Content Classification
In Paper or SI | Repository | Access Restricted | Upon Request | |
True Type (Total) | 4355 | 9027 | 3706 | 1040 |
In Paper or SI | 2411 | |||
Repository | 7326 | |||
Access Restricted | 3437 | |||
Upon Request | 683 | |||
Not Applicable | ||||
Combination | 1944 | 1701 | 269 | 357 |
False Type (Total) | 4417 | 6961 | 3889 | 1190 |
In Paper or SI | 2411 | 1199 | 314 | |
Repository | 1836 | 1050 | 262 | |
Access Restricted | 1711 | 3437 | 294 | |
Upon Request | 683 | 683 | 683 | |
Not Applicable | 7 | 7 | 7 | 7 |
Combination | 180 | 423 | 950 | 313 |
Total Data Entries | 8772 | 15988 | 7595 | 2230 |
Depth | Criterion | Estimators | Learning Rate | |
Random Forest – Repository | None | Entropy | 640 | N/A |
Random Forest – In Paper or SI | None | Entropy | 320 | N/A |
CatBoost – Upon Request | 16 | N/A | 640 | 0.02 |
XGBoost – Access Restricted | 8 | N/A | 640 | 0.08 |
True/1 (Classified as the Type) | False/0 (Not Classified as the Type) | |||||||
Precision | Recall | F1 | Support | Precision | Recall | F1 | Support | |
Random Forest – Repository | 0.96 | 0.96 | 0.96 | 1371 | 0.95 | 0.94 | 0.94 | 1028 |
Random Forest – In Paper or SI | 0.96 | 0.93 | 0.94 | 662 | 0.93 | 0.96 | 0.94 | 654 |
CatBoost – Upon Request | 0.85 | 0.93 | 0.89 | 161 | 0.93 | 0.84 | 0.89 | 174 |
XGBoost – Access Restricted | 0.91 | 0.96 | 0.93 | 548 | 0.96 | 0.91 | 0.93 | 592 |


Up to this point, I had finished collecting the data.

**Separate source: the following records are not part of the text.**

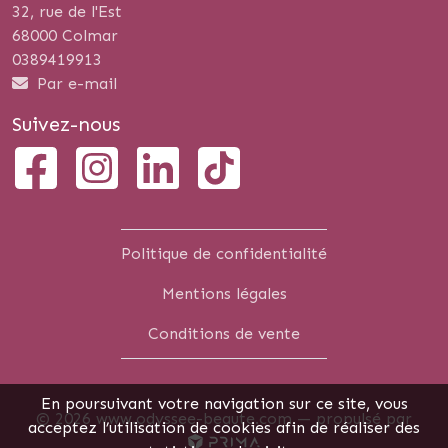
32, rue de l'Est
68000 Colmar
0389419913
Par e-mail
Suivez-nous
Politique de confidentialité
Mentions légales
Conditions de vente
En poursuivant votre navigation sur ce site, vous
© 2026 www.odyssee-beaute.com —
propulsé par
acceptez l’utilisation de cookies afin de réaliser des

To analyze it effectively, I needed to classify the content into different categories. Initially, I thought I could use a similar method to the content extraction I had developed earlier, by embedding the content and performing similarity calculations with defined categories. However, after testing it on the collected samples, I found that its accuracy was similar to random guessing. This was primarily because a single piece of content could potentially belong to multiple categories.
Realizing this, I shifted my approach and began searching online for potential datasets to train my own classification models. Fortunately, I discovered a dataset from an article analyzing DAS. However, I encountered the same complexity with a category called ‘combination’ in the dataset. This category posed a challenge for model training, as I needed to figure out how to handle it appropriately.
While it was possible to train a model to classify content into the ‘combination’ category, this would not be very meaningful, since we would not be able to identify the specific categories within each combination. Additionally, it could lead to underestimating other categories by categorizing some of their DAS content simply as ‘combination’.
In the end, I came up with the idea to train classification models individually for each category. This way, the ‘combination’ data could be classified as either true or false for training. I ended up training four classification models, and their performance was satisfactory, with metrics around 90%.
Data Analysis
At this stage, all the data was ready for analysis and generating findings. This part was fairly straightforward; I answered the initial research questions one by one from different perspectives by creating various charts. I will not go into the actual findings here, but if you are interested in what I discovered, feel free to check out my poster for more details: https://doi.org/10.25442/hku.29324960. The charts may appear small when they first load, so do not forget to zoom in for a closer look!
Last but not least, I encourage everyone to take a step back from being overly result-oriented every now and then. Slow down, reflect on your journey, and appreciate the effort you have invested. It is in those moments of reflection that we truly understand our growth and the significance of our work, regardless of the outcomes. Embrace the journey, and let it enrich your path forward.